Farmers should be testing their grains and forages for mycotoxins before feeding them to livestock, says an animal nutrition company.
Canadian harvest samples submitted for Alltech’s 2017 analysis show that grains and forages contained mixtures of mycotoxins such as deoxynivalenol (DON), zearalenone (ZEA) and T-2/HT-2.
“On average there was higher levels of DON than previous years,” said Alexandra Weaver, Alltech’s mycotoxin management technical specialist.
That finding surprises Daryl Beswitherick, program manager of quality assurance standards with the Canadian Grain Commission.
“Wow. That’s not what we have seen this year,” he said.
The commission doesn’t test for mycotoxins in its harvest sample program, but it does monitor grain shipments.
“We haven’t heard any concerns about mycotoxins at this point. Fusarium is non-existent on the Prairies,” said Beswitherick.
“I would be surprised if there are any levels of DON.”
Ochratoxin A (OTA) can develop in the bin, but again he doubts that will be a problem.
“With this year’s crop being as dry as it was when it was harvested, that lowers the likelihood of having OTA in this year’s crop,” said Beswitherick.
Weaver acknowledged that most of the samples Alltech has analyzed come from an Ontario lab, and it was a wet growing season in that province.
However, it has also looked at samples from the prairie region and some mycotoxins are appearing. For instance, recent barley samples from Alberta and Manitoba contained average DON levels of slightly more than one part per million.

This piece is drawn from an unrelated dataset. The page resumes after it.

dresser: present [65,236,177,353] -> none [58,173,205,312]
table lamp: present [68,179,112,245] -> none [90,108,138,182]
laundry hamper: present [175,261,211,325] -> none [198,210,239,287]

Weaver said Saskatchewan had lower than average DON levels in grains but higher than average in forages, while Manitoba was the reverse.
She said there are pockets of clean grain and then some areas where it is highly contaminated, which is why growers should have their grain tested.

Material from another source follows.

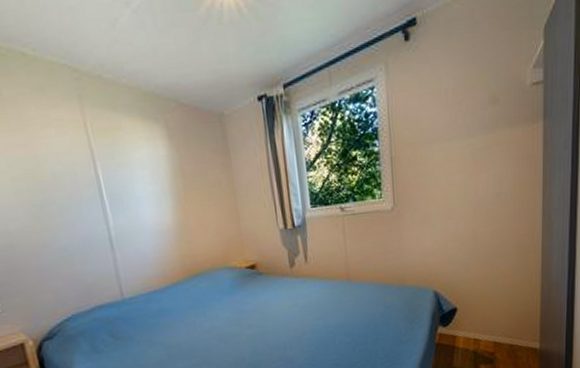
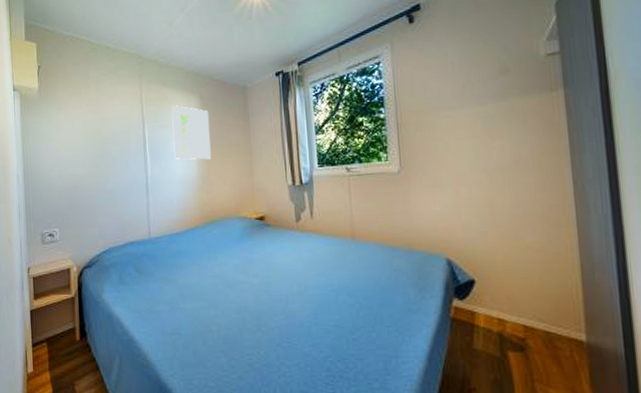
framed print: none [131,137,188,205] -> present [173,105,211,160]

Alltech offers tests that range from a simple US$10 on-farm test for one specific type of mycotoxin to a sophisticated $250 lab test for 40 mycotoxins.
Feeding DON-contaminated feedstuffs to cattle can lower dry matter intake, change rumen function and gut health and lead to reduced milk production.
Alltech encourages growers to be proactive rather than reactive when it comes to managing mycotoxins. Proper storage of feed, especially silage, reduces the risk of further mycotoxins developing.
“Although they can’t really do anything with what they already have from the field, if they can prevent further moulds and mycotoxins, that’s really helpful,” said Weaver.
Alltech Canada is hosting two webinars Dec. 6 to discuss its 2017 harvest results.